Format reviewed: Cinema release
5 out of 5 stars
A both heartwarming and heartbreaking portrayal of the life and secrets of one of Britain’s National Heroes, and one of the most influential scientists to never see the fruits of his work due to injustice and persecution.
SPOILER THREAT: Moderate (unless you don’t know the history!)
We are first introduced to Alan Turing (Benedict Cumberbatch) on the day he is arrested for suspected solicitation of another man for his services. It is through the interrogation of his personal secrets that the truth of his professional life begins to unfold and be understood.
“Are you paying attention?”
Alan Turing is different, and he learns from an early stage exactly how different he is. He has an affinity for numbers and puzzles, he sees patterns where others do not. The support given to him by his close childhood friend Christopher enables him to recognise not just his mathematical talents, but also his attraction to males over females. The latter in the early 20th century was illegal and throughout the rest of his life, although he never denied who and what he was in that respect, he knew how dangerous it was. Losing Christopher to illness at an early age had a profound effect on Turing as a man.
During the second world war, the Nazi’s communicated using the Enigma code. A device, the Enigma Machine, encoded text using physical rotors, plugs and wires to change each letter. The main problem was that the settings used to encode and decode the text had hundreds of millions of possible options, and they changed every day.

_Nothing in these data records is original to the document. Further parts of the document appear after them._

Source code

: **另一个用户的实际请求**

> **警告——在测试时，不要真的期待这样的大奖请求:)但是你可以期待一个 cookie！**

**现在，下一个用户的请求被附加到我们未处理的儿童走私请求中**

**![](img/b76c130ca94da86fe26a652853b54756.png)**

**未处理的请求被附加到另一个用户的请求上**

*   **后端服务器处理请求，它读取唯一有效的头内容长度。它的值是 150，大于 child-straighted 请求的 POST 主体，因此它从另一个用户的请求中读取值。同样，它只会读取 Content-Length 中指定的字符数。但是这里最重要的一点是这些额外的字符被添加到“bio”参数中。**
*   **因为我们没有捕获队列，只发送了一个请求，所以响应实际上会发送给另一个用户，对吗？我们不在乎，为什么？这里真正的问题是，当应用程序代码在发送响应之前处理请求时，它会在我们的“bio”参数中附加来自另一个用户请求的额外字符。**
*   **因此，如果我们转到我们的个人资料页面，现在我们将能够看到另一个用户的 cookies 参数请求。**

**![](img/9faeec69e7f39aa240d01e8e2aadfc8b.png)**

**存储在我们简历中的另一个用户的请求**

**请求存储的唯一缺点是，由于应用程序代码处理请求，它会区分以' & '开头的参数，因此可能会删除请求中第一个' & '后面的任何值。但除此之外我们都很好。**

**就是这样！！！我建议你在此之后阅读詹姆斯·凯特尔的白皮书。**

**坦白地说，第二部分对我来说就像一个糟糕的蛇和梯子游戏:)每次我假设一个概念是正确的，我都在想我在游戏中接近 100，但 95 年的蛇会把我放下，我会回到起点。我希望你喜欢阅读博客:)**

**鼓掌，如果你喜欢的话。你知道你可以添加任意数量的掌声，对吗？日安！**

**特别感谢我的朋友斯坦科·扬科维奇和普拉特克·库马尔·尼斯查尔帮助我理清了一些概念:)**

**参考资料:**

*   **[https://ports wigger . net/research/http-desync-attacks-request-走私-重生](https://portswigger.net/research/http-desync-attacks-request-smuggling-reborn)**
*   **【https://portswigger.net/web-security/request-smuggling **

At Bletchley Park a small group consisting of the best minds in Britain have already been working in secret trying to crack Enigma without success. Alan Turing is interviewed by Commander Denniston (Charles Dance) to join this group, and almost doesn’t make the cut. However, he’s very clever and has already figured out what the job is for, so talks his way into being accepted. In order to find more great minds, those who might not have been given the opportunity to get a higher education, they set a prize crossword puzzle in the newspaper. Those who respond with the correct solution, are offered to attend a test for potential job opportunity (but they don’t know what for). Among those respondents is Joan Clarke (Keira Knightley), an equally brilliant mind. Being a woman, she’s almost prevented from even walking through the door, but thanks to Turing she is allowed to participate (and wipes the floor with the competition!). She was lucky to have someone who thinks differently in charge of the test.

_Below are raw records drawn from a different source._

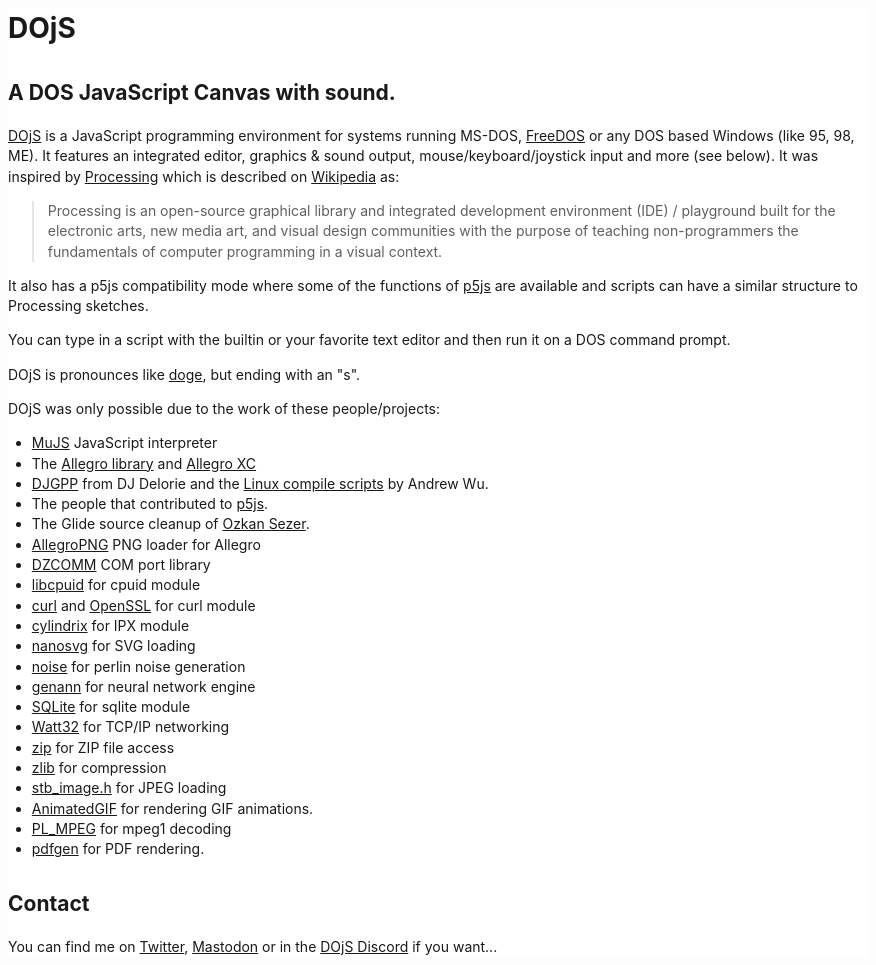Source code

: # DOjS
## A DOS JavaScript Canvas with sound.
[DOjS](https://github.com/SuperIlu/DOjS) is a JavaScript programming environment for systems running MS-DOS, [FreeDOS](http://freedos.org/) or any DOS based Windows (like 95, 98, ME).
It features an integrated editor, graphics & sound output, mouse/keyboard/joystick input and more (see below).
It was inspired by [Processing](https://processing.org/) which is described on [Wikipedia](https://en.wikipedia.org/wiki/Processing_(programming_language)) as:

> Processing is an open-source graphical library and integrated development environment (IDE) / playground built for the electronic arts, new media art, and visual design communities with the purpose of teaching non-programmers the fundamentals of computer programming in a visual context.

It also has a p5js compatibility mode where some of the functions of [p5js](https://p5js.org/) are available and scripts can have a similar structure to Processing sketches.

You can type in a script with the builtin or your favorite text editor and then run it on a DOS command prompt.

DOjS is pronounces like [doge](https://en.wikipedia.org/wiki/Doge_(meme)), but ending with an "s".

DOjS was only possible due to the work of these people/projects:
  * [MuJS](https://mujs.com/) JavaScript interpreter
  * The [Allegro library](https://liballeg.org/) and [Allegro XC](https://github.com/msikma/allegro-4.2.2-xc)
  * [DJGPP](http://www.delorie.com/djgpp/) from DJ Delorie and the [Linux compile scripts](https://github.com/andrewwutw/build-djgpp) by Andrew Wu.
  * The people that contributed to [p5js](https://p5js.org/).
  * The Glide source cleanup of [Ozkan Sezer](https://github.com/sezero/glide).
  * [AllegroPNG](http://alpng.sourceforge.net/) PNG loader for Allegro
  * [DZCOMM](http://dzcomm.sourceforge.net/) COM port library
  * [libcpuid](https://github.com/anrieff/libcpuid) for cpuid module
  * [curl](https://curl.se/) and [OpenSSL](https://www.openssl.org/) for curl module
  * [cylindrix](https://sourceforge.net/projects/cylindrix/) for IPX module
  * [nanosvg](https://github.com/memononen/nanosvg) for SVG loading
  * [noise](https://github.com/stegu/perlin-noise) for perlin noise generation
  * [genann](https://github.com/codeplea/genann) for neural network engine
  * [SQLite](https://www.sqlite.org/index.html) for sqlite module
  * [Watt32](https://github.com/gvanem/Watt-32.git) for TCP/IP networking
  * [zip](https://github.com/kuba--/zip) for ZIP file access
  * [zlib](http://zlib.net/) for compression
  * [stb_image.h](https://github.com/nothings/stb/blob/master/stb_image.h) for JPEG loading
  * [AnimatedGIF](https://github.com/bitbank2/AnimatedGIF/) for rendering GIF animations.
  * [PL_MPEG](https://github.com/phoboslab/pl_mpeg) for mpeg1 decoding
  * [pdfgen](https://github.com/AndreRenaud/PDFGen) for PDF rendering.

## Contact
You can find me on [Twitter](https://twitter.com/dec_hl), [Mastodon](https://mastodon.social/@dec_hl) or in the [DOjS Discord](https://discord.gg/J7MUTap9fM) if you want...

The code breaking efforts up to now have primarily been manual trial and error; pencil and paper mathematics. Turing realises that this is far too slow, and proposes to build a machine to calculate the solutions for them. Never before has a machine been used in this way, and will take money to build and test. No one (other than Joan) recognises how revolutionary this idea is. Alan generally works alone, and the rest of the team don’t like that much. Due to the money required, and the length of time it is taking to create a working machine, Commander Denniston pulls the plug on Turing’s work. So, Turing sends a letter directly to the Prime Minister Winston Churchill, and he countermands Denniston’s order.
History shows that they eventually succeeded in breaking the Enigma code. The war against the Nazi’s was won. Alan Turing’s work, they say, shortened the war by approximately 2 years and saved 14,000,000 (14 Million) lives. History also shows how Turing himself was eventually convicted for being homosexual. He was given a choice: prison, or a term of hormonal treatment (oestrogen injections – chemical castration) to suppress his homosexual side. Alan Turing died by his own hand in 1954, aged only 41.
Cumberbatch portrays Turing with delicacy, subtlety and compassion. Knightley plays Clarke with exceptional integrity and strength. The importance of Joan Clarke’s role in supporting Turing as both friend and colleague cannot be overstated. The entire supporting ensemble contribute to make this film a masterpiece. There has been some criticism regarding the lack of (explicit) homosexual (or just sexual) visuals/content in this movie. I’m of the opinion that it wasn’t necessary, nor would it have added anything to the narrative. Turing was gay, fact; and it was a facet of the story, just as it was a facet of the man. As a film with an historical focus, it can be viewed by a whole family together, kids, parents, granny and grandpa; and they’ll all learn something.
Alan Turing died practically unknown and uncelebrated for his work. But his research and insights changed the world. We would not have had the computer age, our smartphones, a huge proportion of the technology we rely on every day without him. In 2013 Turing was granted a posthumous pardon by Queen Elizabeth II. Exoneration is one thing, but telling his story to the whole world is another. It’s long overdue, but this film does justice to a British National Hero.